Many of the people who originally settled in the Middle Rio Grande area migrated into the area from the Four Corners area during the 1200s and 1300s. It is felt that the Tiwa language began to significantly diverge from Tewa around 1400 CE when the people were moving down out of the Jemez Mountains and off the Pajarito Plateau, separating into villages in the valley of the Rio Grande. That movement was forced by a drought worse than the famous Great Drought of 1275-1296. That same drought in the late 1300s also forced the people of Zuni to abandon some of their newer settlements and rebuild some of their old pueblos along the Zuni River.
When Coronado and his men arrived in 1540, there were maybe 20,000 people living in the Tiwa pueblos of the Middle Rio Grande. Coronado first sacked Kuaua, then he attacked all the other nearby pueblos looking for food and gold. Then he moved on to Pecos Pueblo (Cicuyé) where he spent several months while some of his troops went exploring further, looking for gold. On his return through the Middle Rio Grande a year later, he was denied entry to any pueblos and was harrassed all the way through the region until he was gone back to Zuni.
The Spanish didn't come back until Don Juan de Oñaté came north with his troops in 1598. By then, Spanish diseases had taken their toll and the 12 or 13 large Tiwa pueblos in the area had been reduced to 2: Isleta and Alameda.
In 1617 the Mission of San Francisco was built at Alameda and in 1680, the people of Alameda were prominent in the Pueblo Revolt of 1680. The Spanish came back in 1681, 1688 and 1692, each time attacking the pueblo at Alameda and burning the village before being forced back to Mexico by warriors from other pueblos. Those who escaped each attack on Alameda fled to Hopi where they built the pueblo of Payupki, on a northern finger of Second Mesa. After each attack some returned to the old pueblo but after the Spanish reoccupation in 1692, they all abandoned Alameda and fled to Payupki.
In November of 1742, about 440 of the Tiwas came back from Payupki. At Payupki they had developed a good business making pottery and distributing it locally. That, together with arguments over water and farmland, caused aggravation with their nearby Second Mesa neighbors: their welcome was wearing thin. They were finally convinced to return to the Middle Rio Grande by a group of Franciscan priests who made promises to them that the Spanish authorities ignored. When they returned to the Alameda area, they petitioned the Spanish governor to be allowed to resettle their former lands. Their requests went nowhere for years, until they were able to convince a new Spanish priest to submit the documents again. Even with permission granted, the Sandia people were subject to regular raids from the Comanche, Kiowa, Apache and Navajo as the site they reoccupied was directly in the path taken by most raiders headed for the Spanish settlement at Albuquerque.

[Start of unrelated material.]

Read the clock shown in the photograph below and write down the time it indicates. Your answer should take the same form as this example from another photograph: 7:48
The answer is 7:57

In 1748 permission to resettle near the site of their old pueblo was granted, with the first requirement being construction of a new mission. However, that effort was thwarted by Spanish settlers conscripting the Sandias to perform other work on their privately-owned farms.
On May 24, 1762, Governor Tomas Cachupin ordered the people to build themselves a new pueblo at what is now Sandia and that no Indians were to be worked as laborers for Spanish farmers until the pueblo and church were completely constructed. Then the Sandias were allowed to occupy their pueblo to create a better "buffer" against the Navajo, Apache, Kiowa and Comanche who enjoyed raiding the village of Albuquerque.

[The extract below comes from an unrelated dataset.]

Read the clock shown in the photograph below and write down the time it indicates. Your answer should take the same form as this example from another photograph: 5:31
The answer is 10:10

In 1775, Sandia, acting as that buffer, lost 30 people in an attack by the Comanche. The Comanche also attacked Santa Fe in force that year. Those events caused Governor Juan Bautista de Anza to lead Spanish militia (and a cohort of Puebloan warriors) into Colorado and engage with the Comanche there. After passing north through San Luis Valley and turning east around Pikes Peak, he found them in the foothills of Greenhorn Mountain. The Battle of Cuerno Verde (so-named because of the buffalo head with dyed green horns worn by their chief, Cuerno Verde - that sense of fashion is where the term "greenhorn" comes from) ended with most of the Comanche command structure dead and the power of the Comanche severely reduced. However, between the Navajo, Apache and small bands of Comanche and Kiowa, Sandia was constantly being raided until a truce was eventually struck near "Poi Pa Huth" or "Friendship Arroyo" in the Placitas area in 1779.
Sandia had a pottery tradition before the 1680 revolt but it seems to have reached its peak at Payupki. Very little of that tradition survived the trip back to the Rio Grande Valley, never mind the next 200 years. When John Montoya decided he wanted to revive the Sandia tradition, he had to go off-pueblo to learn. That revival didn't last long as John didn't last long either and no one else seemed to be interested: the money coming out of Sandia Resort & Casino has essentially stopped most work on the pueblo that requires that kind of attention, patience and labor. That said, next to the site of the casino, the Sandias operate the Bien Mur Indian Market Center representing Arts and Crafts from all the pueblos.